Don’t be afraid to follow up about a specific position that interests you
Andrew Hendrickson is Managing Partner & Principal Consultant with OPHR Group, recruiters for technology and new media:
If you are very qualified you should feel comfortable making 1-2 cold or follow-up calls no matter what stage you are in the process, but keep in mind too many will result in your being disqualified….
[Send] a follow-up action plan once you understand a hiring manager's expectations. This works especially well for people in sales and marketing or any job that requires results. If you are considered a top prospect sending a high-level yet well thought out 90 day action plan can put you above your competition.

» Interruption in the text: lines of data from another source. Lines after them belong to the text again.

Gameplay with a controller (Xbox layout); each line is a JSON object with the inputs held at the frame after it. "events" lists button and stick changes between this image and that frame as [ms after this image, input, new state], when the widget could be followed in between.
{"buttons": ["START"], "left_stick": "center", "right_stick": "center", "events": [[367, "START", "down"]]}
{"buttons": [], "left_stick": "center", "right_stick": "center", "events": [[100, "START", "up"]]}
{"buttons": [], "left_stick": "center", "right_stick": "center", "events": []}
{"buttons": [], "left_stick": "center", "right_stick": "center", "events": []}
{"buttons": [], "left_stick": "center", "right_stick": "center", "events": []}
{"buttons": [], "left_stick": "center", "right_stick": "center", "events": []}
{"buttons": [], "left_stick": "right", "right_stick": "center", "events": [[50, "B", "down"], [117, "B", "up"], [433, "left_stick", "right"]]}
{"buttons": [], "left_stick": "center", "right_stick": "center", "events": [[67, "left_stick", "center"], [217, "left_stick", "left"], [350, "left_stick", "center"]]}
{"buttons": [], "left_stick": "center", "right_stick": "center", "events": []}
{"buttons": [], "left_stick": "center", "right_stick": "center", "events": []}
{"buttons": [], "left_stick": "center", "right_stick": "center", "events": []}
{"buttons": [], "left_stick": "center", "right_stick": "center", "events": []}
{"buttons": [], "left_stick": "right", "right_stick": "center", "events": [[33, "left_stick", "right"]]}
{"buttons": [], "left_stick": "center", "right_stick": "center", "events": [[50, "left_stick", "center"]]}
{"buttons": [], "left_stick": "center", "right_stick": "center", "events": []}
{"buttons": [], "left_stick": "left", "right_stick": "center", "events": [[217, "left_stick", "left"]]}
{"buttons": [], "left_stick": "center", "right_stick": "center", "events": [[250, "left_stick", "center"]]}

Contacting via social media is okay, when you have done research and come prepared
Jennifer Sobel is a Recruitment Manager at Disney ABC Television Group:
Many job seekers are desperately trying to use social networking tools to search for jobs, which is a great idea. However, they are using the tools all wrong. I must get 10-15 “LinkedIn” requests per day from people searching for a job at my company. Their requests usually sound something like this “Hi, I don’t know you but would love to work at Disney ABC Television Group. Are there any openings for me?”… I would urge each job seeker to only reach out when they have identified an open position that they meet the minimum qualifications for….Not having your research done beforehand comes off as lazy and it doesn’t give a recruiter any reason to help you.
Being helpful is a two-way exchange
Sarah Grayson is a Founding Partner of On-Ramps, recruiters for the social sector:
It's always impressive to me when candidates refer us other strong candidates and go out of their way to stay in touch … It shows me that they know how to network and value relationships.